I have now set up the smart DNS on all our devices, works a dream and the cost of £39 for a year or €49 for two well worth it as my other half watches a lot of sports from other countries. We are using the fee trial at the moment and after that will pay for a year. It’s working very well and the online chat help for a technophobe is brilliant.


----------



## mrypg9 (Apr 26, 2008)

Bought an Android box, less than 40euros. I don't have a smart tv. I downloaded my Nord VPN, IPlayer, Netflix and Amazon Prime, BBC Radio and tv channels with IPlayer. I share my Netflix with two friends in Belgium.

All so uncomplicated, efficient and very cheap.


----------



## cheval47 (Oct 14, 2012)

Depending on what service you are connecting to, you may need to also adjust the Geolocation of your browser (if going through a browser).
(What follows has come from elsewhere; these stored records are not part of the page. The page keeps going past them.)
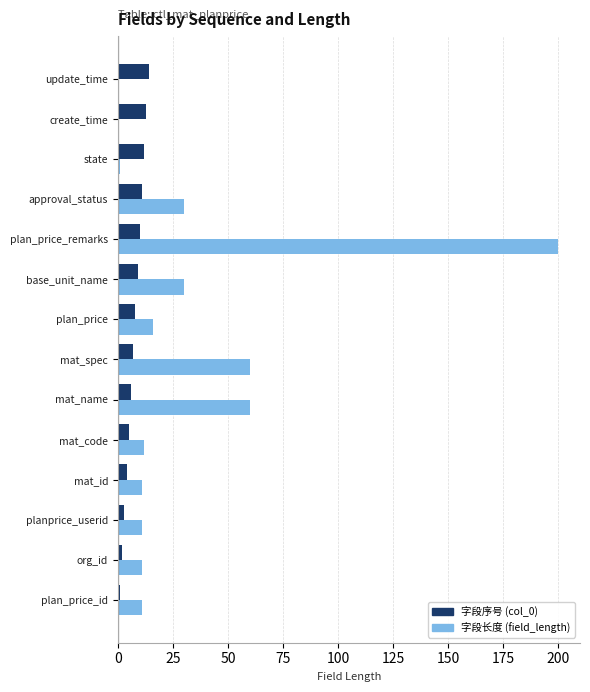

At which category does the chart reach its peak across all series?

plan_price_remarks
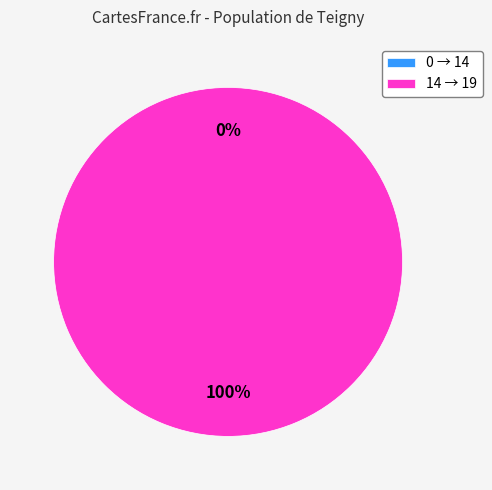

How many slices are in this pie chart?

2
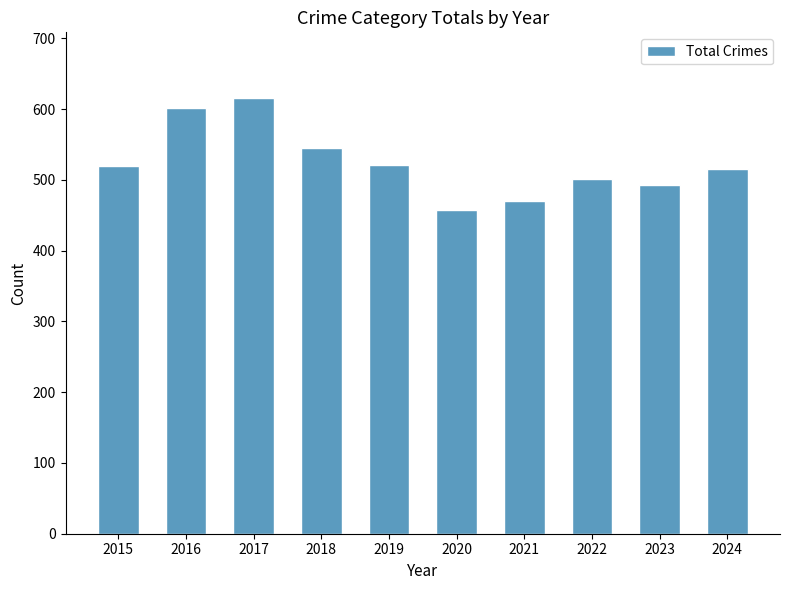

What is the sum of all values?

5238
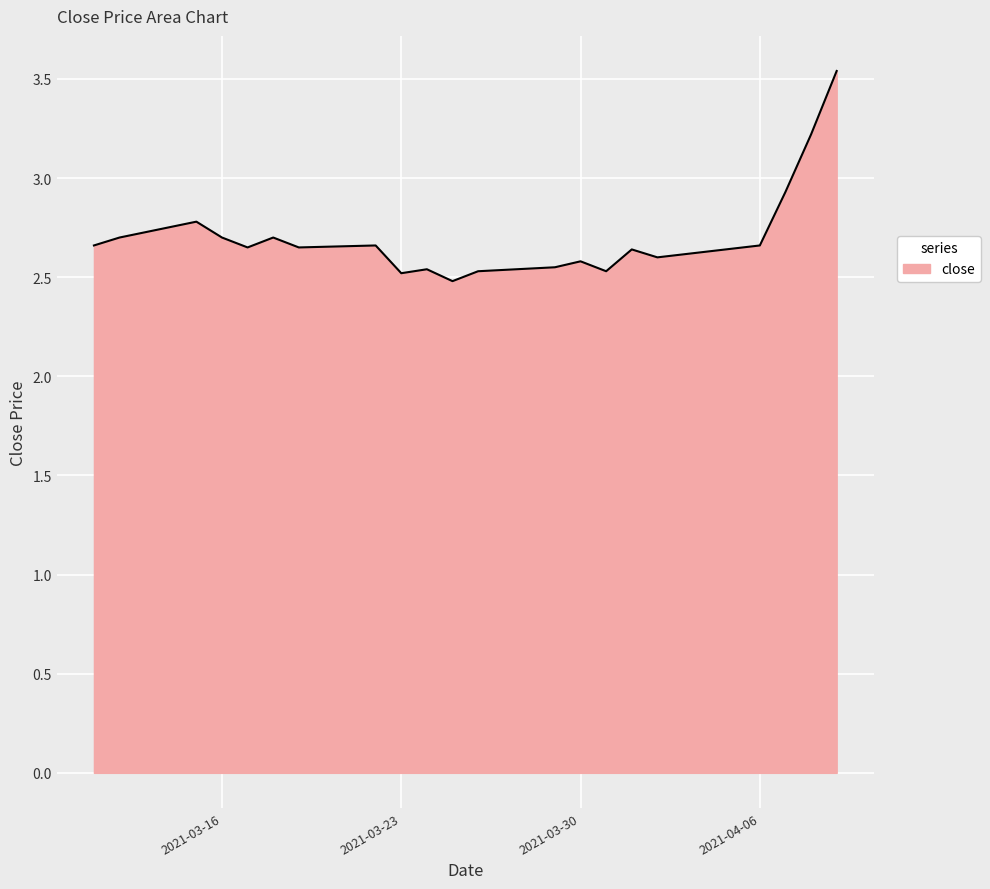

What is the difference between the maximum and minimum values?

1.1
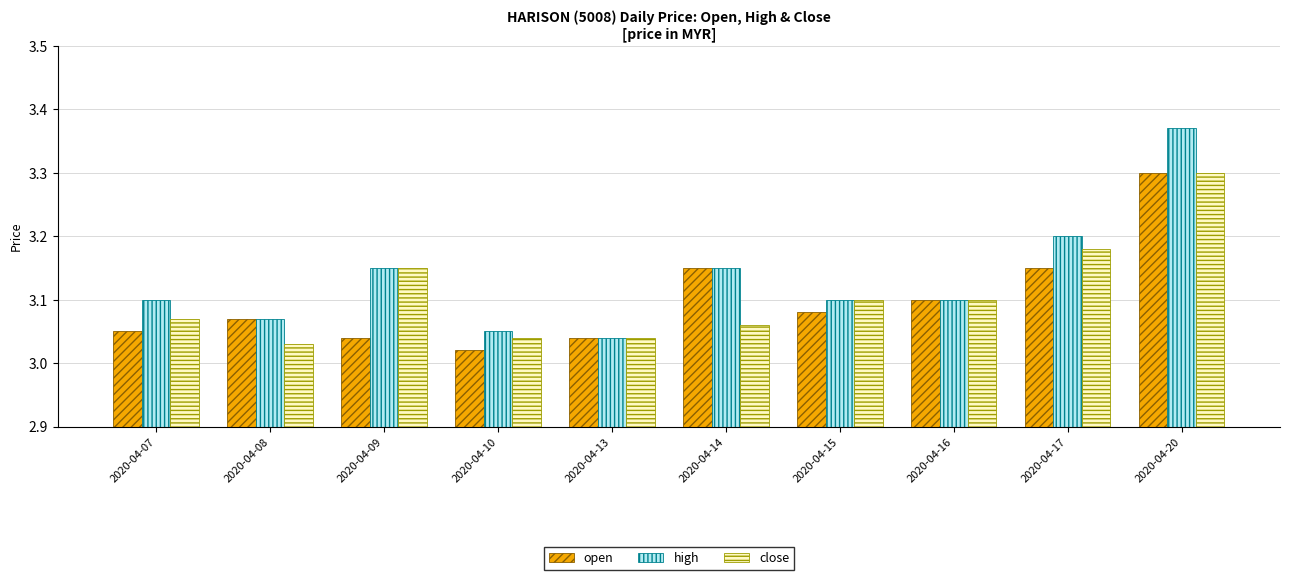

Between 2020-04-13 and 2020-04-20, which series saw the biggest shift?

high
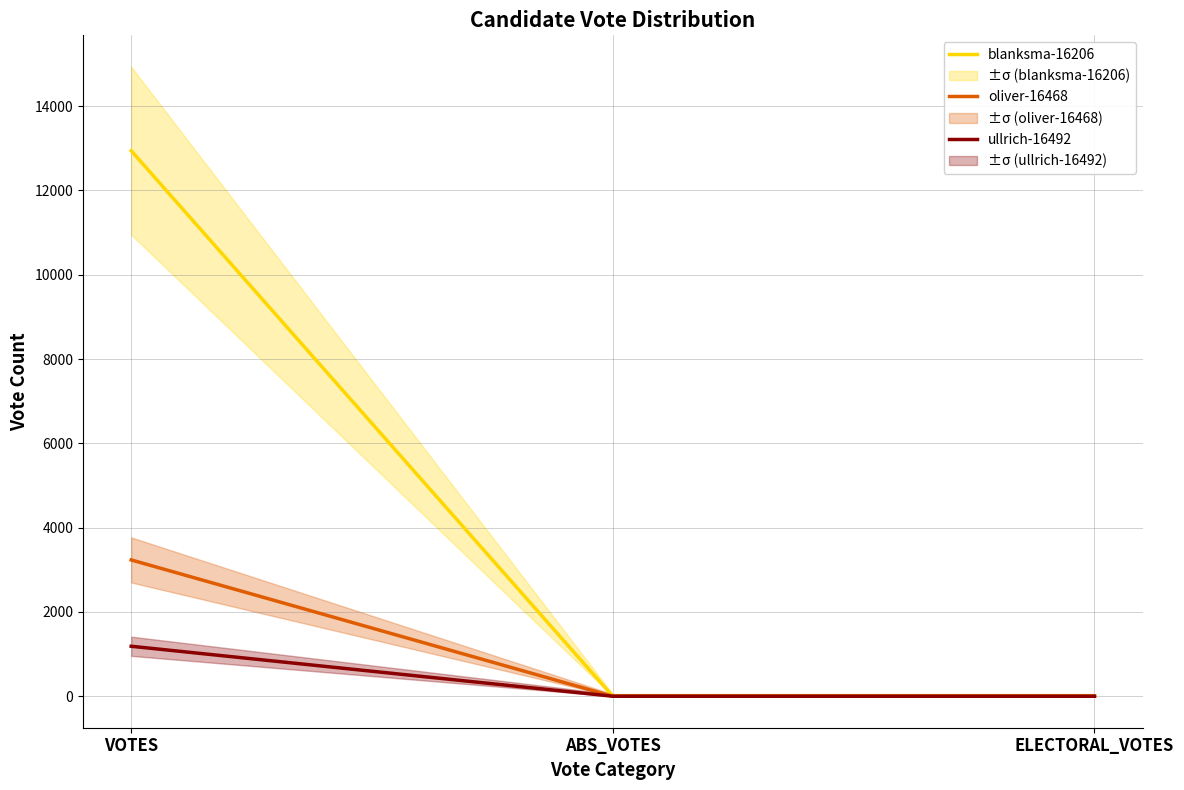

Does the chart have visible grid lines?

Yes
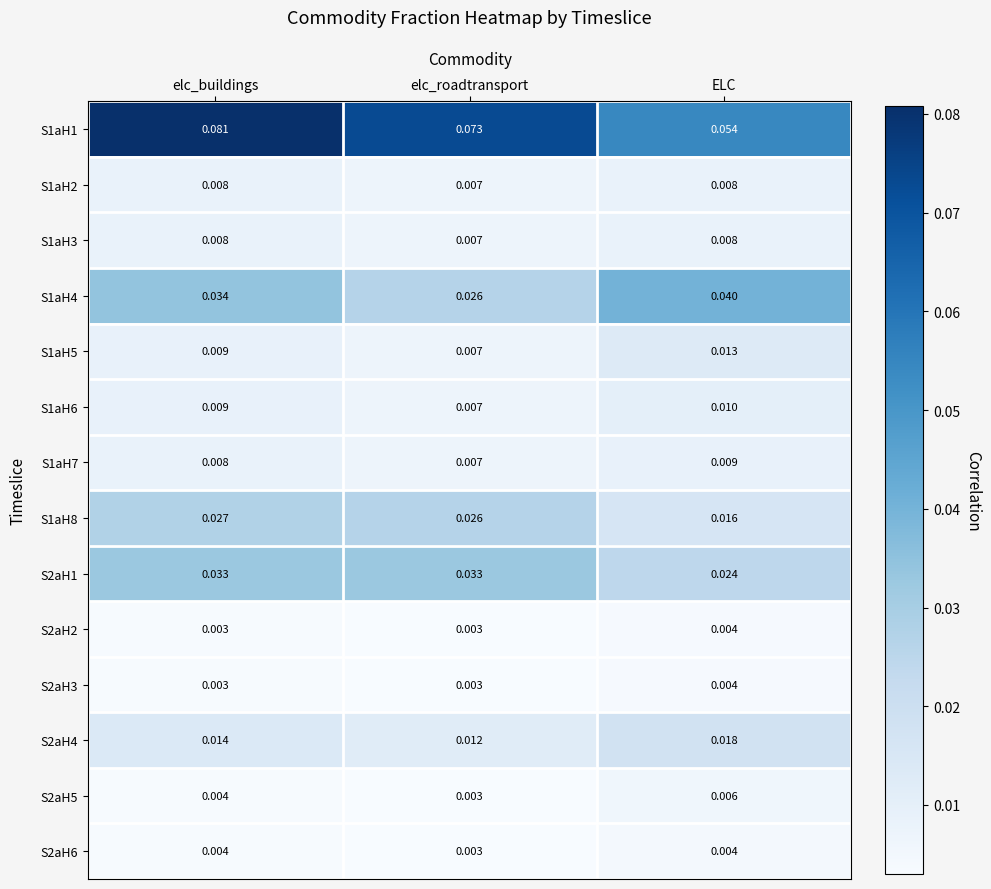

Is the value of S1aH8 at elc_roadtransport greater than the value of S1aH2 at elc_buildings?

Yes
If going through an app, this point is moot.


----------



## MataMata (Nov 30, 2008)

A tip for SmartDNSProxy, or at least its how it went for me.

When the trial expires even if you want to subscribe do nothing. 

You will receive an offer of 40/50/60% off but don't accept yet. 

A little while later you will get an offer of 70% off but still hold off.

A couple of days later I got an offer of 80% off which I finally accepted meaning that 2 years cost me $24,99.

In the meantime you can start another free trial with a different email address


----------